Security at SafeStack
At SafeStack, we practice what we preach. We have an in-depth security programme and we’re dedicated to continually improving it.
User information security
PII (Personally Identifiable Information)
We collect the following personally identifiable information for authentication and user identification purposes.
This information is stored securely and shared responsibly with third parties only on a need to know basis, to provide application functionality.
Authentication and authorisation
SafeStack doesn’t store any password related information.
We trust industry experts at Auth0 to store all authentication and authorisation related information for us. This means authentication itself is driven by our integration with Auth0.
Product access control
A small subset of SafeStack’s team have access to the products and to customer data via controlled interfaces.
The intent of this access is to provide effective customer support, troubleshoot potential problems, detect and respond to security incidents, and implement data security.
All application data stored with SafeStack is encrypted at rest using the industry-standard AES-256 encryption algorithm on the database server(s).
In addition, all network communication uses a minimum TLS version 1.2 for encrypting data in transit.
Tenant level isolation and role-based access control
The SafeStack Academy platform was designed from the ground up to be a secure, multi-tenant, SaaS application. Platform design ensures there is a sufficient level of isolation between tenants, organisations within tenants, and groups within organisations.
Our role-based access control policies ensure that only users with specific roles are allowed to perform specific operations in the application. These roles and their corresponding allowed actions are well documented.
SafeStack uses Amazon Web Services (AWS) as its cloud service provider and leverages AWS’ security and compliance controls for data centre physical security and cloud infrastructure.
You can find further resources for this service provider on the AWS Security Cloud website.
Monitoring, alerting, and logging
Monitoring and alerting
The SafeStack Academy platform is continuously monitored to detect performance trends, connectivity issues, downtime, availability, errors as well and many other operational matters.
Our engineering team is alerted about high priority issues within seconds of them occurring, so they can be investigated as quickly as possible.
SafeStack uses a centralised log management solution to capture various application-level logs, including backend and browser logs.
Logging is used extensively for troubleshooting, alerting and support purposes. All application logs have a retention period of 15 days, at which point they’re automatically and permanently deleted.
All activity in our AWS environment(s), either automated or by SafeStack personnel, is logged using AWS CloudTrail for verification purposes.
External penetration testing
SafeStack regularly undergoes an external penetration test by an independent third party.
SafeStack employees are encouraged to follow security best practices when using various types of software required to run daily business operations.
Production account(s) access is sufficiently guarded with typical security best practices like complex passwords and multi-factor authentication.
Backups and disaster recovery
Frequent, continuous, automated backups
We back up all critical customer data automatically, continuously, and before any major releases. We also retain backups for many weeks and can perform point-in-time recovery. To ensure reliable and secure backups, we leverage the backup and restore features provided by AWS RDS.
We’re well versed with common disaster recovery scenarios and have plans in place to perform recovery drills for various types of disasters.
You can rely on our team’s collective experience to deal with disaster situations. In turn, we can rely on our well established and constantly improving DevOps practices to keep downtime to a minimum and ensure our learners always have access to what they need in our platform.

■ **What to work on**:
1 - Answer these questions from the security page:
(a) Which encryption algorithm protects application data at rest?
(b) How long are application logs kept before deletion?
(c) Whose backup and restore features does SafeStack use?
2 - According to the security page, what purposes does the SafeStack team's access to products and customer data serve? List each one.

■ **Provided records**:
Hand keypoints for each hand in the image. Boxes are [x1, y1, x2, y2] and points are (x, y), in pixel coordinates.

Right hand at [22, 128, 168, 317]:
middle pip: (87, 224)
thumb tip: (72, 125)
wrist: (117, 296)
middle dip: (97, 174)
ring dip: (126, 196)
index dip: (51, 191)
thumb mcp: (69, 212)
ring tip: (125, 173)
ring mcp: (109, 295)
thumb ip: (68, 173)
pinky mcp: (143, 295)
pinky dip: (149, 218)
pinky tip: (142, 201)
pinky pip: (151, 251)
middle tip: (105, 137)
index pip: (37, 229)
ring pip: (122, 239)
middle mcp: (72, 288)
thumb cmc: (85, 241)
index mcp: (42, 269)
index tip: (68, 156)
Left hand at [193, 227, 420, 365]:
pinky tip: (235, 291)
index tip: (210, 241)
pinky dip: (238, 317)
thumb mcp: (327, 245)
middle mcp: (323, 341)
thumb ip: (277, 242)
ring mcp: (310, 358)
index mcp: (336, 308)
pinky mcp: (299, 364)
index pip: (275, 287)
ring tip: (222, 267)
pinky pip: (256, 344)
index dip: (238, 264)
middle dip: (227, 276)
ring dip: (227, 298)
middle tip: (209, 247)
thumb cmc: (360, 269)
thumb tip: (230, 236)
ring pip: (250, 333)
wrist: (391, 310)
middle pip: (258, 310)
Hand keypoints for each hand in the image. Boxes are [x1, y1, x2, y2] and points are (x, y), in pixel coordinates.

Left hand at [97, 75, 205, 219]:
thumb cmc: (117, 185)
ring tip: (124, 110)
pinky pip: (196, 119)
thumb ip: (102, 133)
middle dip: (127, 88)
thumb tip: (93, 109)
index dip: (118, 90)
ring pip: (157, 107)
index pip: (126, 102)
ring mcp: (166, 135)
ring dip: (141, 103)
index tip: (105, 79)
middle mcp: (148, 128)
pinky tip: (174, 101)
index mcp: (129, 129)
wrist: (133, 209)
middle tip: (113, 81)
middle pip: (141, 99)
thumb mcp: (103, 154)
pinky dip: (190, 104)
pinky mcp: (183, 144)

■ **Answers per task**:
1 -
(a) AES-256.
(b) 15 days.
(c) AWS RDS.

2 -
- Providing effective customer support
- Troubleshooting potential problems
- Detecting and responding to security incidents
- Implementing data security